One thing is clear: the labor market is driving Fed policy. The economy added 261,000 jobs in October, about half the average number last year. The unemployment rate ticked up from 3.5% to 3.7%. All are signals of a slight easing, but not of a weakness that would cause a Fed re-think.

The Fed also is considering that long-term unemployment (27 weeks or longer) is as low as it has been in twenty years. Job openings, which dipped a bit in August, rose to 10.7 million in September, about two for every job seeker. And employees faced with rising prices for eggs, milk and bread, up this year by 40, 20 and 16%, respectively, are unlikely to moderate wage demands. Workers who haven’t changed jobs have already wrested 8 % increases, job-jumpers twice that. Interesting titbit in the data: The number of workers under 25 and over 55 increased while the number of prime-aged workers dropped by half a million, prompting one to wonder where have all those workers gone since they cannot have gone to graveyards every one. One “career coach” says the days of a booming job market are over and these people might be in for an unpleasant surprise, “I watch the train wreck in slow motion. All these people thought ‘Oh, when I’m ready to go back to work it’ll be no problem.’ And now it’s a problem.”
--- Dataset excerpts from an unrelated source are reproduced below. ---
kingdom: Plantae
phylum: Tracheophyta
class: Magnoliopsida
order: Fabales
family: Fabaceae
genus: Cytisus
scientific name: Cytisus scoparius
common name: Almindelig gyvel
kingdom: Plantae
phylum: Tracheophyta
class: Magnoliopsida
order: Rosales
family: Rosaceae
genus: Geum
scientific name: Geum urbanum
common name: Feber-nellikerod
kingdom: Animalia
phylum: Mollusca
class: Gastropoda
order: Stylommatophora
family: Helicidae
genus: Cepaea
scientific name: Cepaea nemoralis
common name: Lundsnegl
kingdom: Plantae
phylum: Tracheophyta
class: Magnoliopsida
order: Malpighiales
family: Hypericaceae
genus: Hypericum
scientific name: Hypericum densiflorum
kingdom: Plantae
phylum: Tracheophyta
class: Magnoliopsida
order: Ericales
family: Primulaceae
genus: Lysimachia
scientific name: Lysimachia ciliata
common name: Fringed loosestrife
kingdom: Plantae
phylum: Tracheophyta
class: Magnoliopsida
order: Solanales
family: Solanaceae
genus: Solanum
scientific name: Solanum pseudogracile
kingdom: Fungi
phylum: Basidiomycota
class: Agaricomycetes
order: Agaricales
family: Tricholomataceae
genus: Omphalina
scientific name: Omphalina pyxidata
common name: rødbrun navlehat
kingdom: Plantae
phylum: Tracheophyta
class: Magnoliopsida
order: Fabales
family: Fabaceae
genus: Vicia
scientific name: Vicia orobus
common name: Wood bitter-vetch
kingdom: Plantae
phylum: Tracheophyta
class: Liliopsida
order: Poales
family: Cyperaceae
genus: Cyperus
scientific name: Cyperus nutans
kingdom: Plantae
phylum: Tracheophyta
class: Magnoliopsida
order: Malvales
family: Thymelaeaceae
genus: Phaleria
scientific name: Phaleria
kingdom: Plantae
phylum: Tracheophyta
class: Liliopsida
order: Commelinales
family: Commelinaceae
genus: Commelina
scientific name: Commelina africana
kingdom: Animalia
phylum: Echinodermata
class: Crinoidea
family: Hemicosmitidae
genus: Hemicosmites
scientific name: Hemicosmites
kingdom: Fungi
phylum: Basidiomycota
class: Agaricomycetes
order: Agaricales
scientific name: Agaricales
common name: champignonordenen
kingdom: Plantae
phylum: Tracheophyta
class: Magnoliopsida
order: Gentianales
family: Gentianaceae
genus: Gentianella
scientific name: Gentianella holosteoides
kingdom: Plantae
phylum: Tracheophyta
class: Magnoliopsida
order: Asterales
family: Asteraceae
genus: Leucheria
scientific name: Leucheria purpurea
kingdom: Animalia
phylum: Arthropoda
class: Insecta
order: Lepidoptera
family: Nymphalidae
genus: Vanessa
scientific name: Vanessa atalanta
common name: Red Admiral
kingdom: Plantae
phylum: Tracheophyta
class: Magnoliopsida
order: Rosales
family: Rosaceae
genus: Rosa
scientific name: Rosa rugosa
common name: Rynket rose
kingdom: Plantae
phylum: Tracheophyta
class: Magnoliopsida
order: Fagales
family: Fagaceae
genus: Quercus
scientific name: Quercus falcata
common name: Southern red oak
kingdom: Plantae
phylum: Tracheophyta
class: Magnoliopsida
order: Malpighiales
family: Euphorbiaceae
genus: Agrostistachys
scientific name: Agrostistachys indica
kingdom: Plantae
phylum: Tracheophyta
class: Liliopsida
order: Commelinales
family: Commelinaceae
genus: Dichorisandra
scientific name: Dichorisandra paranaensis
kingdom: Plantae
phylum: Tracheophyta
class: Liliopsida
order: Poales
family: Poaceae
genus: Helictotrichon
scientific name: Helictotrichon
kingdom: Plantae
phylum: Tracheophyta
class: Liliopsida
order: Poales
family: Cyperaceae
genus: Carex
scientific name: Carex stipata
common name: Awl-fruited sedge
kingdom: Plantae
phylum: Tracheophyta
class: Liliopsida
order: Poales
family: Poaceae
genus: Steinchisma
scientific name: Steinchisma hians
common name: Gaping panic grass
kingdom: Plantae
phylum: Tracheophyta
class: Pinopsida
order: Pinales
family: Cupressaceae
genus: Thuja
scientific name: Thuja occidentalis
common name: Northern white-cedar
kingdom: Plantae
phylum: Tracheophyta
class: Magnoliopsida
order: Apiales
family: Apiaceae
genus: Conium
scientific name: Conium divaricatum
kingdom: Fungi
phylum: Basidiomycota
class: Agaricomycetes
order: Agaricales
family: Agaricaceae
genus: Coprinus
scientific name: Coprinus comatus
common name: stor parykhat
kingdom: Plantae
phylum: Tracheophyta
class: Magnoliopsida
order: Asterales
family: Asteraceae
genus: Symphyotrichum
News from the consumer front reinforces Fed determination to continue tightening. Consumers remain willing to spend, not quite as much as in the recent past, but enough to keep the economy moving ahead at an annual rate of around 2.6%. Shoppers are descending on stores in about the numbers they did before the pandemic. Restless Americans are providing American Express with strong travel-related bookings. Airlines remain overbooked, hotel reservations hard to come by until after Christmas.

But consumers are drawing down savings built up during the pandemic. The personal savings rate as a share of disposable income fell to 3.3% in the third quarter, the lowest level in over seventy years and far below the more-than 20% rate of the days of lock-downs and government checks. Credit card usage has increased to pre-pandemic levels, with loan balances carried from month-to-month rising, although not dangerously.

The information on jobs and spending combines to support Powell’s opinion that the Fed still has work to do. It has so far succeeded in cooling the housing market – a more than doubling of interest rates on typical mortgages from around 3% to 7% will do that. The inventory of unsold houses is up and bargaining power has shifted to buyers, many of whom are fleeing from urban areas not to suburbs, but to rural areas. Prices of new cars have declined slightly. Anecdotal evidence suggests bargaining power in some sectors is shifting from workers to employers: “The trend has been toward less bargaining power for workers,” Nick Bunker of “career site” Indeed told The New York Times and a survey by Flexjobs found that 73% of job seekers say the possibility of recession is affecting their decisions.

Another possible reduction of price pressure comes from the fact that retailers are unloading excessive apparel inventories at bargain prices. But goods inflation is not coming down as fast as the Fed thought it would, and services inflation is picking up. Policy now is “higher and longer” – the benchmark interest rate will be above 5%, and maintained for a long while.

Powell says the runway for a soft landing is narrowing. Perhaps not.

·       Fed rate increases might bring down inflation after the inevitable lag.

·       Wage pressures might be reduced by a  reduction in job openings rather than in jobs.

·       Consumers, having binged on their pandemic savings, might rein in spending.

·       On Tuesday voters might replace a free-spending government with a divided one, too deadlocked to pass spending bills.

In short, with a little bit of luck Powell might not run amuck. But only “might”.